Pour les hommes et les femmes nahua individuels, dicter une dernière volonté et un testament à un notaire nahua local (escribano) est devenu la norme. Ces testaments fournissent des informations considérables sur la résidence des individus, les relations de parenté, et la propriété des biens fournit une fenêtre sur le statut social, les différences entre les sexes, et les pratiques commerciales au niveau local. montrant non seulement que l’alphabétisation de certains hommes d’élite en écriture alphabétique en nahuatl était une partie normale de la vie quotidienne au niveau local et que la notion de faire un testament final était attendu, même pour ceux qui avaient peu de biens. Un certain nombre d’études dans la tradition de ce qu’on appelle aujourd’hui la Nouvelle Philologie utilisent largement les testaments en nahuatl comme source.
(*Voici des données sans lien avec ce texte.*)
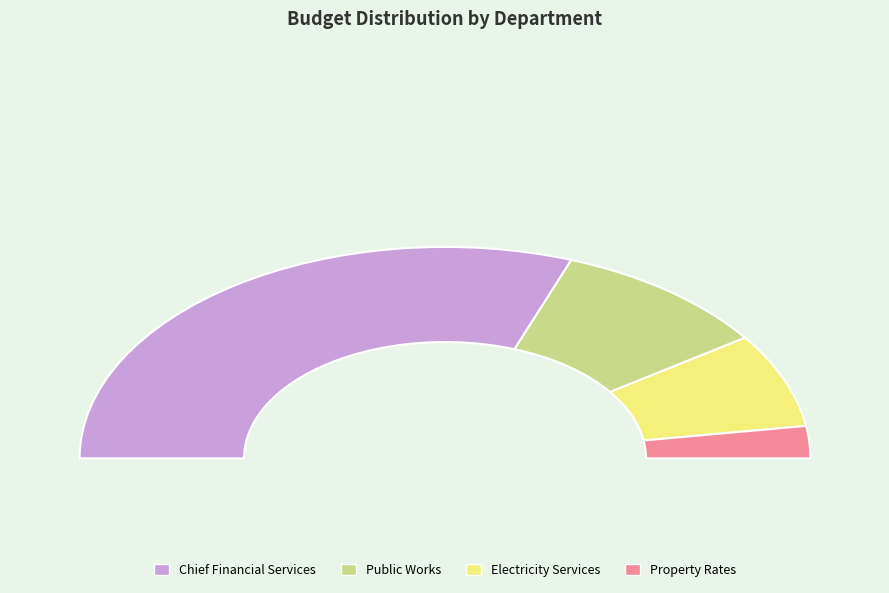

To the nearest percent, what is the combined percentage of Public Works and Property Rates?

24%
Troisième étape (vers 1650-1821) De la fin de la période coloniale à l’indépendanceEdit

Du milieu du XVIIe siècle à l’obtention de l’indépendance en 1821, le nahuatl montre un impact considérable de la sphère européenne et une gamme complète de bilinguisme. Les textes produits au niveau local qui, à la fin du XVIe et au début du XVIIe siècle, étaient parfois un mélange de formes d’expression picturales et alphabétiques, sont désormais essentiellement alphabétiques. À la fin du XVIIIe siècle, il existe des preuves de textes écrits en « espagnol nahuatlisé », rédigés par des Nahuas qui communiquaient désormais dans leur propre forme d’espagnol. Les comptes rendus annuels des événements majeurs, un texte connu sous le nom d’annale, ne font plus référence à la période préhispanique. La documentation au niveau local pour les Nahuas individuels a continué à être produite, en particulier les dernières volontés et les testaments, mais ils sont beaucoup plus simplifiés que ceux produits à la fin du XVIe siècle.

Les Nahuas ont commencé à produire un tout nouveau type de texte, connu sous le nom de « titres primordiaux » ou simplement « titres » (títulos), qui affirment les droits des communautés autochtones sur un territoire particulier, souvent en enregistrant le lore local de manière atemporelle. Il n’y a pas de précédent préhispanique connu pour cette forme textuelle et aucune n’apparaît avant 1650. Plusieurs facteurs peuvent être à l’origine de l’apparition des titres. L’un d’entre eux pourrait être la résurgence de la population indigène après des décennies de rétablissement suite à des épidémies dévastatrices, alors que les communautés étaient peut-être moins préoccupées par l’empiètement espagnol. Une autre pourrait être la volonté de la Couronne de régulariser les titres fonciers défectueux via un processus connu sous le nom de composición. La couronne avait imposé aux communautés indigènes un minimum de 600 varas de terres, dans une propriété connue sous le nom de fundo legal, et de séparer les communautés indigènes des terres espagnoles par plus de 1 100 varas. Les communautés devaient avoir accès à l’eau, aux terres hautes pour la collecte de bois de chauffage et aux terres agricoles, ainsi qu’aux terres communes pour le pâturage. Malgré ces protections légales mandatées pour les villes indiennes, les tribunaux ont continué à trouver en faveur des Espagnols et les règles sur les exploitations minimales pour les villes indiennes ont été ignorées dans la pratique.

Les arrangements de travail entre les Nahuas et les Espagnols étaient largement informels, plutôt qu’organisés à travers l’encomienda principalement défunte et le repartimiento qui fonctionnait mal. Les domaines fonciers espagnols avaient besoin d’une main-d’œuvre sûre, souvent un mélange d’un petit groupe d’ouvriers permanents et d’ouvriers à temps partiel ou saisonniers tirés des communautés indigènes voisines. Les Indiens individuels passaient des accords avec les propriétaires des domaines plutôt que de mobiliser la main-d’œuvre par le biais de la communauté. Les communautés indigènes continuent de fonctionner en tant qu’entités politiques, mais on assiste à une plus grande fragmentation des unités, les villages dépendants (sujetos) de l’établissement principal (cabecera) cherchant eux-mêmes à obtenir un statut indépendant et complet. Les fonctionnaires indigènes n’étaient plus nécessairement des nobles.